Punctuating my thoughts…
The nature of our work at Prompt Proofing, both in writing and editing, necessitates paying close attention to the appropriate use of punctuation marks. I have close friends who, while undeniably accomplished, knowledgeable and highly intelligent, are nonetheless frequently dismissive of my supposedly obsessive concern with correct punctuation. They argue that worrying about commas and hyphens is petty and will detract from the creative flow of their writing. My consistent response – that punctuation is needed for clarity and understanding – often falls on deaf ears.
Examples abound of imaginary scenarios where punctuation changes the entire meaning of the written word, see examples below:
1. (In a telegram supposedly sent within Russia in the early 20th century with regard to a prisoner’s fate.)
Pardon impossible, to be sent to Siberia.
Ah, poor man; but consider if the comma was misplaced and the telegram should have read thus:
Pardon, impossible to be sent to Siberia.
Suddenly the humble comma becomes vitally important.
2. “Let’s eat, Grandma.”
A common enough request but let’s see what happens if we remove that comma:
“Let’s eat Grandma.”
Now we have terrifying little cannibals.
Punctuation is indeed essential, very often, if ambiguity is to be avoided. As – apparently – a punctuation aficionado, I was amused and intrigued by Philip Cowell’s article below as published on the BBC’s website this morning.
His apparent topic was the overuse of the exclamation mark (or exclamation point, depending which side of the Atlantic you are on). This overuse has become pandemic on social media and Mr Cowell was making particular reference to President Trump’s use of exclamation marks/points on Twitter and what this may indicate about the president’s personality. However, the entire article makes fascinating reading, giving us an encapsulated history of the evolution of punctuation marks in general, and exclamation marks in particular; it’s well worth a few minutes of your time if the topic interests you, which, if you’re reading this post, it presumably does.
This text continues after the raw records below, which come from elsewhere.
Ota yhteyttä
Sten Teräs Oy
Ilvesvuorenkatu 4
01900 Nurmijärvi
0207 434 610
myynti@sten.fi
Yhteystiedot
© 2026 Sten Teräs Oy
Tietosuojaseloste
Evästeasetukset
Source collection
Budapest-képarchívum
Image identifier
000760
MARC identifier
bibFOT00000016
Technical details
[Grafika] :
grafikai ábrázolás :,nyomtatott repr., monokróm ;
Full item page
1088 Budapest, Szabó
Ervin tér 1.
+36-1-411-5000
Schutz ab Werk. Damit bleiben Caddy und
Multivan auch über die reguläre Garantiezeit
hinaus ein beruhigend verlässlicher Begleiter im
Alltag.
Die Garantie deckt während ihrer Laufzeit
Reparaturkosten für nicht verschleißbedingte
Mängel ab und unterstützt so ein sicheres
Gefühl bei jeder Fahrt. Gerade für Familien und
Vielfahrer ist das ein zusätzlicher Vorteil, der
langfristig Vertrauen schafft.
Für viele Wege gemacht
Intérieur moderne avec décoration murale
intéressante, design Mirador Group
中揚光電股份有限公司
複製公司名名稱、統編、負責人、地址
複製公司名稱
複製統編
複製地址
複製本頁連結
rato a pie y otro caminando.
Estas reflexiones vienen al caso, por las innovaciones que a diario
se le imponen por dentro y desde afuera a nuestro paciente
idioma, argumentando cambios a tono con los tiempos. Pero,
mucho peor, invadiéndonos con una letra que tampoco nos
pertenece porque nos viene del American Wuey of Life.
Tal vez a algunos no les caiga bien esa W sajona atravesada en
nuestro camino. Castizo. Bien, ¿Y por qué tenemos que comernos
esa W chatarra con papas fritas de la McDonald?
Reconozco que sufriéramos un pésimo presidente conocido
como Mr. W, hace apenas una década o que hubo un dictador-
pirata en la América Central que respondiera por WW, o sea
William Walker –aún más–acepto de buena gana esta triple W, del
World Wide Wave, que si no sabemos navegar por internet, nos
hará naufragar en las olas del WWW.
Below is an extract from the article that I particularly enjoyed as it elevates what most would consider to be a rather dry subject to the realms of poetry – read and enjoy.
The exclamation mark is certainly not an uncomplicated piece of punctuation: but this is no sophisticated colon ‘delivering the goods that have been invoiced in the preceding words’ (the Fowlers again); nor is this the ‘drooping moustache’ of the semicolon with a ‘gamey taste’ (Adorno). The exclamation mark lacks the rigour of the life-breathing comma, sorting out our lives for us, bit by bit, and it certainly doesn’t have the pace of the dash – used so beautifully devastatingly by Emily Dickinson. No subtlety for the exclamation mark, unlike the ellipsis – spot those hidden ‘lips’ – with that sense of a kiss… Philip Cowell
The Fowlers were referenced earlier in the article (in case you were wondering):
… it was the lexicographer Fowler brothers, in their King’s English from 1906, who called for all quiet on the exclamation front, arguing in favour of the ‘lighter’, more minimal punctuation we still use today – a backlash against the grammatical excesses of their grandparents.
The Adorno quote refers to Theodor Adorno, a German philosopher and composer.
Happy punctuating and please, think twice before peppering your communications with exclamation marks; it may tell the reader rather more about your personality than you wish.